課題の指示 —
#1 介護保険料の文書のうち、「20万円(標準報酬月額)×1.64%(介護保険料率)=3,280円(介護保険料)」から「ようなペナルティがあります。」までを、両端の語句も含めて一字も変えずに返すこと。
#2 介護保険料の文書によると、延滞金は原則として保険料の未納額に対して年率何%で計算されるか。
#3 次の(a)〜(c)がそれぞれ介護保険料の文書の内容と合っているかを「はい」か「いいえ」で答え、判断の根拠となる文書中の語句を一字も変えずに引用すること。
(a) 賞与が年に4回以上支給される場合は、標準賞与額の対象となる。
(b) 標準賞与額は、賞与の総額(税抜き)から1,000円未満を切り捨てた金額である。
(c) 全国健康保険協会(協会けんぽ)の介護保険料率は1.64%である。

文書の一部 —
•••

介護保険料を計算する際の基準となるのは、健康保険の標準報酬月額です。健康保険の標準報酬は平均支給額に基づいて50段階に等級分けされています。

参照:全国健康保険協会「令和5年度保険料額表」

・標準賞与額

標準賞与額とは、ボーナス(賞与)の総額(税抜き)から1,000円未満を切り捨てた金額のことを指します。標準賞与額は、ボーナスが支給される月によって決まります。賞与を元に標準賞与額を算出する際には、年に3回以下の支給が対象で、4回以上支給される場合は、標準報酬月額の対象となるため注意が必要です。

・介護保険料率

介護保険料率は変動があるため、保険料を算出する際は、必ず最新の保険料率を確認してください。

例えば、全国健康保険協会(協会けんぽ)の介護保険料率は1.64%です。東京都の企業に勤務し、全国健康保険協会(協会けんぽ)に加入しており、標準報酬月額が20万円の場合、介護保険料の算出式は下記のようになります。

介護保険料の算出例

20万円(標準報酬月額)×1.64%(介護保険料率)=3,280円(介護保険料)

つまり、1ヶ月あたりの介護保険料は3,280円となります。

介護保険料を支払わないとどうなる?

介護保険料を支払わない場合はペナルティがある

介護保険料は、保険の給付を受けるためにも納付が義務づけられています。何らかの事情で支払いが遅れた場合、以下のようなペナルティがあります。

【延滞金が発生する】

介護保険料の支払いが遅れた場合、その遅れた期間に対して延滞金がかかります。これは、原則として保険料の未納額に対して年率14.6%で計算され、未納期間に応じて増えていきます。

•••

データ抜粋 —
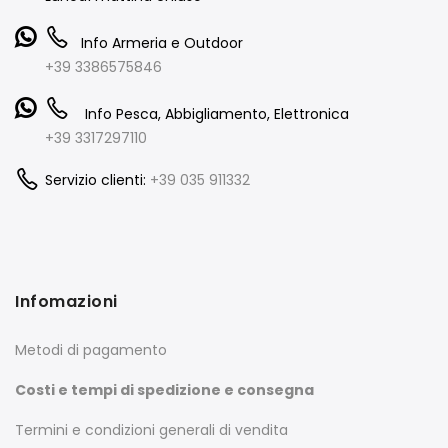
Info Armeria e Outdoor
+39 3386575846
Info Pesca, Abbigliamento, Elettronica
+39 3317297110
Servizio clienti:
+39 035 911332
Infomazioni
Metodi di pagamento
Costi e tempi di spedizione e consegna
Termini e condizioni generali di vendita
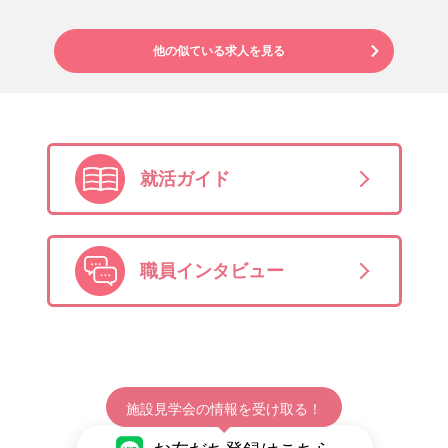
他の似ている求人を見る
就活ガイド
職員インタビュー
施設見学会の情報を受け取る！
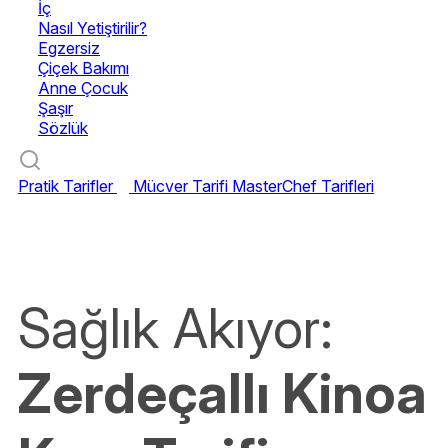
İç
Nasıl Yetiştirilir?
Egzersiz
Çiçek Bakımı
Anne Çocuk
Şaşır
Sözlük
Pratik Tarifler
Mücver Tarifi
MasterChef Tarifleri
Sağlık Akıyor:
Zerdeçallı Kinoa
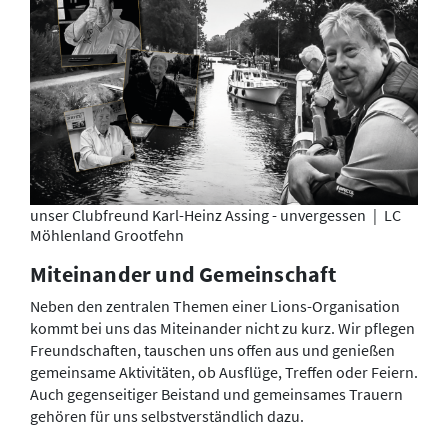
unser Clubfreund Karl-Heinz Assing - unvergessen
|
LC
Möhlenland Grootfehn
Miteinander und Gemeinschaft
Neben den zentralen Themen einer Lions-Organisation
kommt bei uns das Miteinander nicht zu kurz. Wir pflegen
Freundschaften, tauschen uns offen aus und genießen
gemeinsame Aktivitäten, ob Ausflüge, Treffen oder Feiern.
Auch gegenseitiger Beistand und gemeinsames Trauern
gehören für uns selbstverständlich dazu.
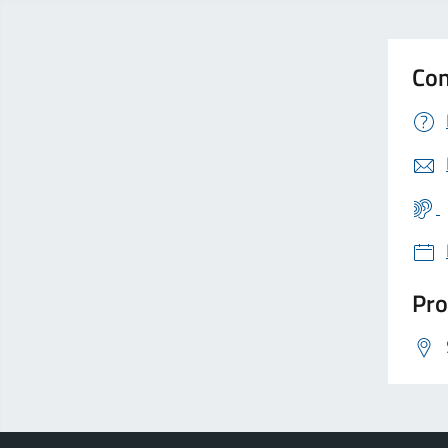
Con
Pro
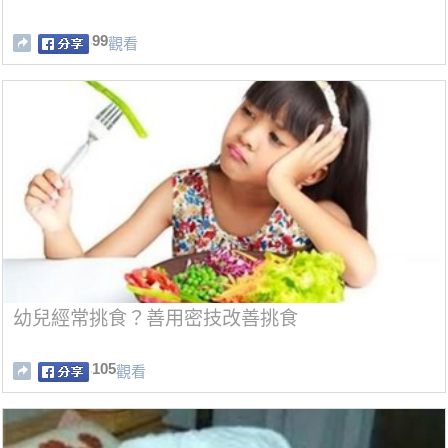
99
觀看
幼兒經常挑食？善用密技改善挑食
105
觀看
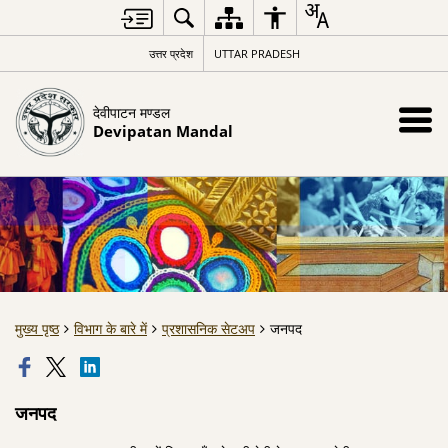
उत्तर प्रदेश
UTTAR PRADESH
देवीपाटन मण्डल
Devipatan Mandal
मुख्य पृष्ठ
विभाग के बारे में
प्रशासनिक सेटअप
जनपद
जनपद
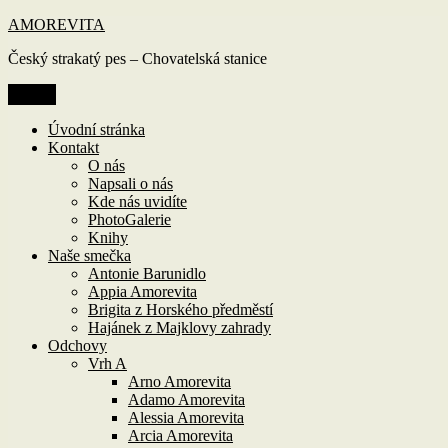
Přejít
AMOREVITA
k
Český strakatý pes – Chovatelská stanice
obsahu
webu
Menu
Úvodní stránka
Kontakt
O nás
Napsali o nás
Kde nás uvidíte
PhotoGalerie
Knihy
Naše smečka
Antonie Barunidlo
Appia Amorevita
Brigita z Horského předměstí
Hajánek z Majklovy zahrady
Odchovy
Vrh A
Arno Amorevita
Adamo Amorevita
Alessia Amorevita
Arcia Amorevita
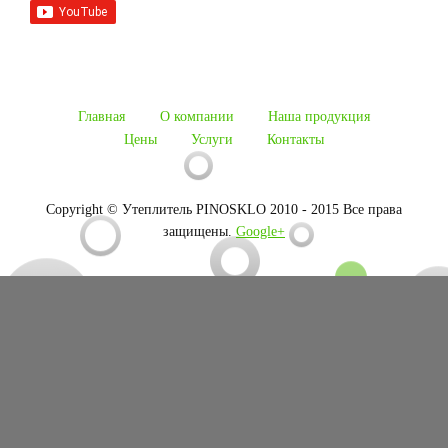
Главная
О компании
Наша продукция
Цены
Услуги
Контакты
Copyright © Утеплитель PINOSKLO 2010 - 2015 Все права
защищены.
Google+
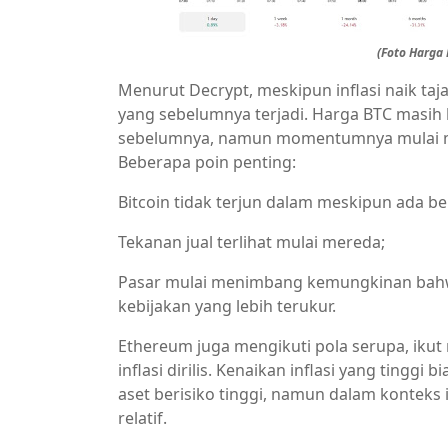
(Foto Harga 
Menurut Decrypt, meskipun inflasi naik ta
yang sebelumnya terjadi. Harga BTC masih 
sebelumnya, namun momentumnya mulai m
Beberapa poin penting:
Bitcoin tidak terjun dalam meskipun ada beri
Tekanan jual terlihat mulai mereda;
Pasar mulai menimbang kemungkinan bahwa
kebijakan yang lebih terukur.
Ethereum juga mengikuti pola serupa, ikut
inflasi dirilis. Kenaikan inflasi yang tinggi
aset berisiko tinggi, namun dalam konteks 
relatif.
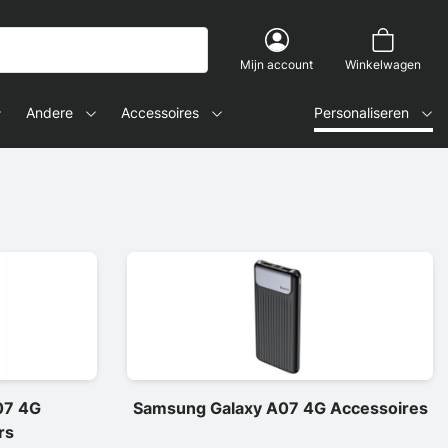
Mijn account
Winkelwagen
Andere
Accessoires
Personaliseren
07 4G
Samsung Galaxy A07 4G Accessoires
rs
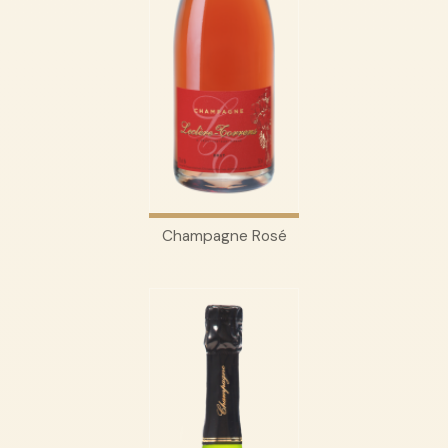
Champagne Rosé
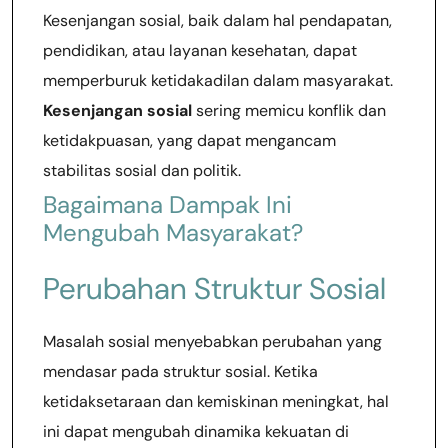
Kesenjangan sosial, baik dalam hal pendapatan,
pendidikan, atau layanan kesehatan, dapat
memperburuk ketidakadilan dalam masyarakat.
Kesenjangan sosial
sering memicu konflik dan
ketidakpuasan, yang dapat mengancam
stabilitas sosial dan politik.
Bagaimana Dampak Ini
Mengubah Masyarakat?
Perubahan Struktur Sosial
Masalah sosial menyebabkan perubahan yang
mendasar pada struktur sosial. Ketika
ketidaksetaraan dan kemiskinan meningkat, hal
ini dapat mengubah dinamika kekuatan di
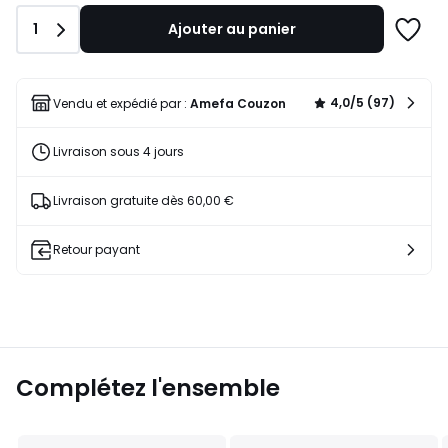
Quantité
1
Ajouter au panier
Ajoute
à
une
liste
4,0/5 (97)
Vendu et expédié par :
Amefa Couzon
Livraison sous 4 jours
Livraison gratuite dès 60,00 €
Retour payant
Complétez l'ensemble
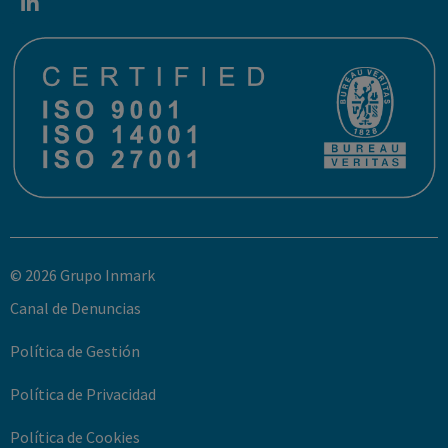
© 2026 Grupo Inmark
Canal de Denuncias
Política de Gestión
Política de Privacidad
Política de Cookies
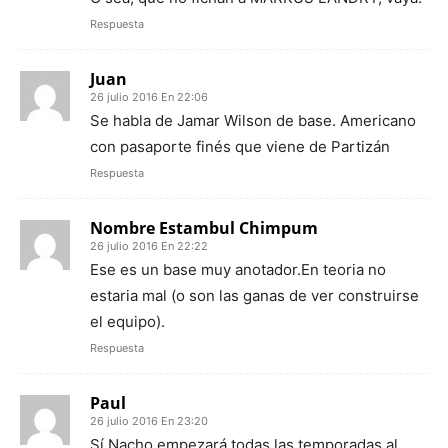
Respuesta
Juan
26 julio 2016 En 22:06
Se habla de Jamar Wilson de base. Americano
con pasaporte finés que viene de Partizán
Respuesta
Nombre Estambul Chimpum
26 julio 2016 En 22:22
Ese es un base muy anotador.En teoria no
estaria mal (o son las ganas de ver construirse
el equipo).
Respuesta
Paul
26 julio 2016 En 23:20
Sí Nacho empezará todas las temporadas al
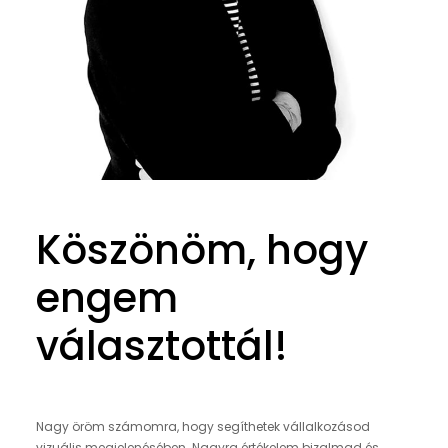
Köszönöm, hogy
engem
választottál!
Nagy öröm számomra, hogy segíthetek vállalkozásod
vizuális megjelenésében. Nagyra értékelem bizalmad és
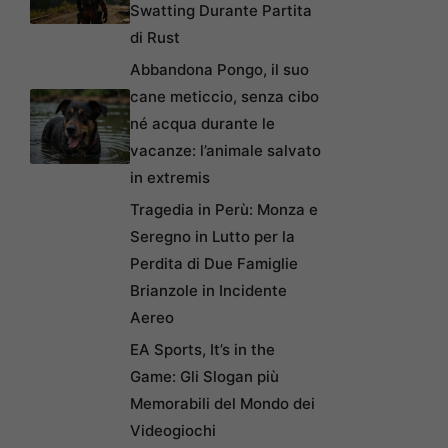
Swatting Durante Partita
di Rust
Abbandona Pongo, il suo
cane meticcio, senza cibo
né acqua durante le
vacanze: l’animale salvato
in extremis
Tragedia in Perù: Monza e
Seregno in Lutto per la
Perdita di Due Famiglie
Brianzole in Incidente
Aereo
EA Sports, It’s in the
Game: Gli Slogan più
Memorabili del Mondo dei
Videogiochi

•••

解答 —
#1
20万円(標準報酬月額)×1.64%(介護保険料率)=3,280円(介護保険料)

つまり、1ヶ月あたりの介護保険料は3,280円となります。

介護保険料を支払わないとどうなる?

介護保険料を支払わない場合はペナルティがある

介護保険料は、保険の給付を受けるためにも納付が義務づけられています。何らかの事情で支払いが遅れた場合、以下のようなペナルティがあります。

#2 年率14.6%で計算される。

#3
(a) いいえ。「4回以上支給される場合は、標準報酬月額の対象となる」
(b) はい。「ボーナス(賞与)の総額(税抜き)から1,000円未満を切り捨てた金額」
(c) はい。「全国健康保険協会(協会けんぽ)の介護保険料率は1.64%です」